Surprised no one's mentioned this yet, but Tracy Morgan is suing Walmart, claiming that its negligence resulted in one of its trucks plowing into Morgan's limo back in June. For those who don't remember, the driver of the Walmart truck who plowed into Morgan's limo in June hadn't had any sleep in more than 24 hours. Morgan's lawsuit contends that this was mainly because the driver, Kevin Roper, had to drive almost 11 hours the night before from his home in Jonesboro, Georgia to a Walmart warehouse in Delaware. By my admittedly unscientific estimate, this means Roper was probably up for 25 hours straight, and possibly as long as 30 hours. Additionally, the truck's collision-avoidance system failed to slow the truck down when it encountered slow traffic on the New Jersey Turnpike. Morgan contends that Walmart has a pattern of allowing its drivers to be on the clock for dangerously long periods--meaning that in its quest for low prices, Walmart may be putting both its drivers and the public in danger.
When I read this lawsuit, my thoughts went back to what was revealed about ValuJet's business practices in the aftermath of Flight 592. An article about air safety that ran in Midwest Today in the fall of 1998--after ValuJet bought AirTran and took on the AirTran name--chronicled the lengths ValuJet went to give customers low fares.
They located routes in the South where wages are cheap and demand is high.
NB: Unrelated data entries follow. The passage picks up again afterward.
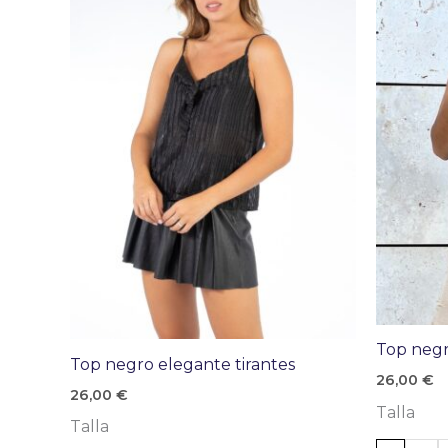
Top negr
Top negro elegante tirantes
26,00
€
26,00
€
Talla
Talla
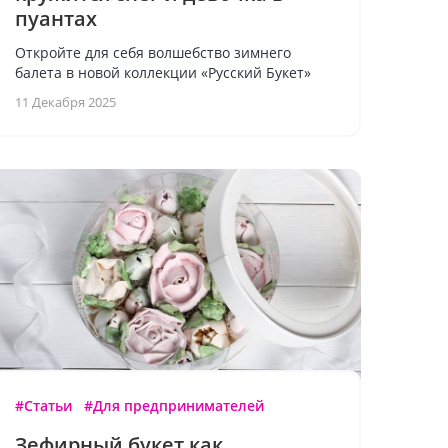
пуантах
Откройте для себя волшебство зимнего
балета в новой коллекции «Русский Букет»
11 Декабря 2025
#Статьи
#Для предпринимателей
Зефирный букет как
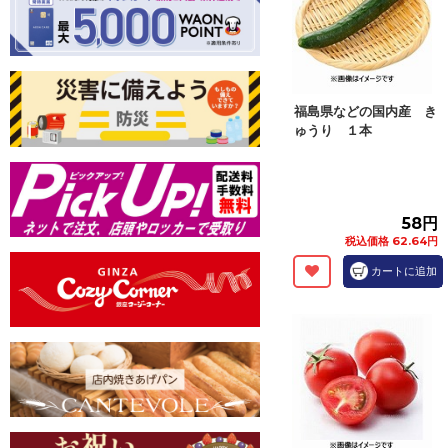
福島県などの国内産 き
ゅうり １本
58円
税込価格 62.64円
カートに追加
They acquired the oldest planes in the modern fleet.
They forced pilots to pay for their own training, gave flight attendants the most cursory instruction, and demanded long hours from personnel - some of whom were kept in check by extended periods of probation, and whose placement occurred through an employment agency owned by the company president Lewis Jordan's ex-wife and daughter. ValuJet grew quickly and kept its fares low by outsourcing the expensive functions that other airlines do themselves.
Perhaps its biggest mistake was that ValuJet subcontracted its maintenance work out to SabreTech (to name one) and SabreTech in turn "farmed out" some of their work. ValuJet operated one plane with a leaky hydraulic system for 140 flights before it was corrected.
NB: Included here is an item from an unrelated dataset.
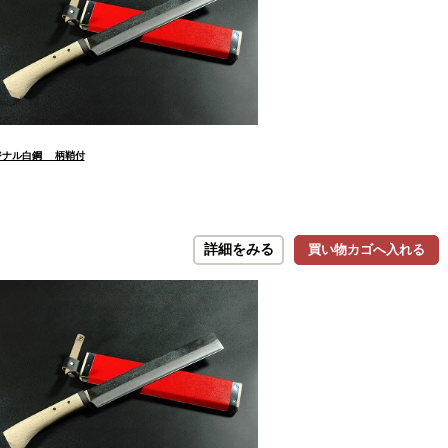
リジナル白鋼 柄鞘付
詳細をみる
買い物カゴへ入れる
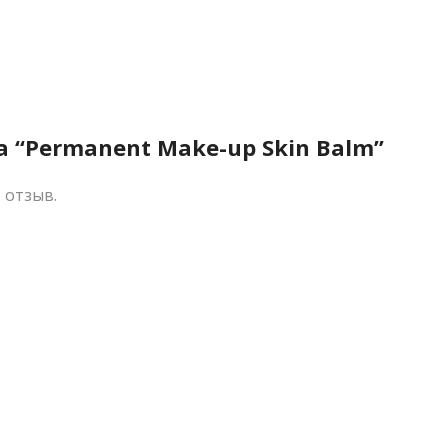
а “Permanent Make-up Skin Balm”
 отзыв.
If the name SabreTech doesn't ring a bell, that's the company that illegally shipped expired oxygen canisters without their safety caps aboard Flight 592.
If repair work resulted in a delay, ValuJet cut the pay of the mechanics working on that plane. Additionally, according to an article about the 10th anniversary of the crash, pilots were only paid when they completed their flights. Small wonder that on several occasions, ValuJet allowed planes to fly that really had no business being in the air. One plane made 140 flights with a leaky hydraulic system. Another flew at least 31 times with malfunctioning weather radar. Still another went up in flames in Turkey due to engine rust that wasn't noticed during an earlier refit. At least one flight attendant quit rather than fly on several planes she didn't think were safe.
At the time of the crash, ValuJet's accident rate was not only by far the highest of any no-frills airline, but was 14 times higher than the legacy carriers. The FAA actually wanted ValuJet grounded, but that got lost in the bureaucratic maze prior to Flight 592.
It's hard not to see the similarities between the way ValuJet operated then and the way Walmart operated now. It's long been common knowledge that Walmart is so fixated on keeping prices low that it's willing to throw the welfare of its employees to the winds to do it--salaries so low and health plans so expensive that the company actually encourages workers to go on public assistance. Now, if Morgan's suit is any indication, it looks like Walmart is willing to play fast and loose with the safety of both its workers and the general public. Apparently Walmart didn't learn the hard lesson ValuJet learned--most people aren't willing to compromise safety in the name of saving money.